The Supreme Court was constrained to criticise the EC for robbing the defence personnel of their valuable right.

The three-year clause has no logic and only shows the EC determination to deny, by hook or by crook, soldier's right to vote.

Even in disturbed areas where troops are deployed for decades, they have a stake in peace and development of the area and have the right to vote for who in their view is the right candidate.

Postal ballot, where put into operation already, needs to be ignored and the registering of serving personnel at the place of posting for the coming general elections undertaken on priority and as a special case.

Prejudice of political class

This denial of voting right to a soldier, as defined in the Act, is not just the doing of the successive ECs alone, but the result of prejudice of the political class and to it has been added the "willing" babu's bias.
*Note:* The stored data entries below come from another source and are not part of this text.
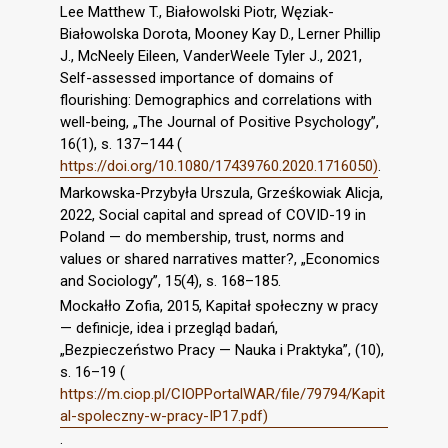
Lee Matthew T., Białowolski Piotr, Węziak-
Białowolska Dorota, Mooney Kay D., Lerner Phillip
J., McNeely Eileen, VanderWeele Tyler J., 2021,
Self-assessed importance of domains of
flourishing: Demographics and correlations with
well-being, „The Journal of Positive Psychology”,
16(1), s. 137–144 (
https://doi.org/10.1080/17439760.2020.1716050)
.
Markowska-Przybyła Urszula, Grześkowiak Alicja,
2022, Social capital and spread of COVID-19 in
Poland — do membership, trust, norms and
values or shared narratives matter?, „Economics
and Sociology”, 15(4), s. 168–185.
Mockałło Zofia, 2015, Kapitał społeczny w pracy
— definicje, idea i przegląd badań,
„Bezpieczeństwo Pracy — Nauka i Praktyka”, (10),
s. 16–19 (
https://m.ciop.pl/CIOPPortalWAR/file/79794/Kapit
al-spoleczny-w-pracy-IP17.pdf)
.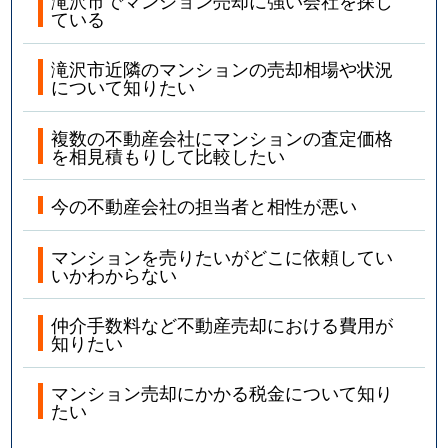
滝沢市でマンション売却に強い会社を探し
ている
滝沢市近隣のマンションの売却相場や状況
について知りたい
複数の不動産会社にマンションの査定価格
を相見積もりして比較したい
今の不動産会社の担当者と相性が悪い
マンションを売りたいがどこに依頼してい
いかわからない
仲介手数料など不動産売却における費用が
知りたい
マンション売却にかかる税金について知り
たい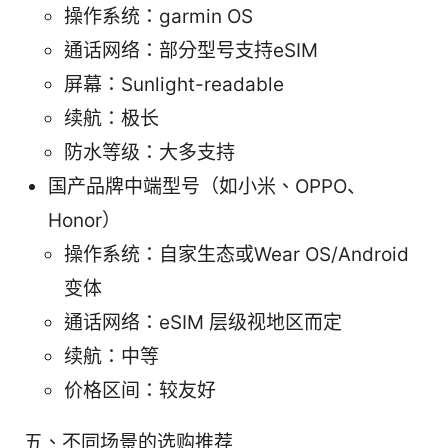
操作系统：garmin OS
通话网络：部分型号支持eSIM
屏幕：Sunlight-readable
续航：极长
防水等级：大多支持
国产品牌中端型号（如小米、OPPO、
Honor）
操作系统：自家生态或Wear OS/Android
变体
通话网络：eSIM 层级视地区而定
续航：中等
价格区间：较友好
五、不同场景的选购推荐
After all, only those bureaucrats who play ball with the politicians in power get re-employment: some, again and again. There is a point of view gaining credence that for unbiased and fair inputs and decisions from the bureaucrats, their re-employment and extension of service should be stopped.

Once this "carrot" is taken away, we'll see more bureaucrats go by their honest and independent views, in the best national interest and not toe the politician's line. This one step will bring about good governance and cut out the unholy politico-bureaucratic nexus.

(The writer, former deputy chief of the army staff, is a commentator on defence and security issues. Views expressed are personal.)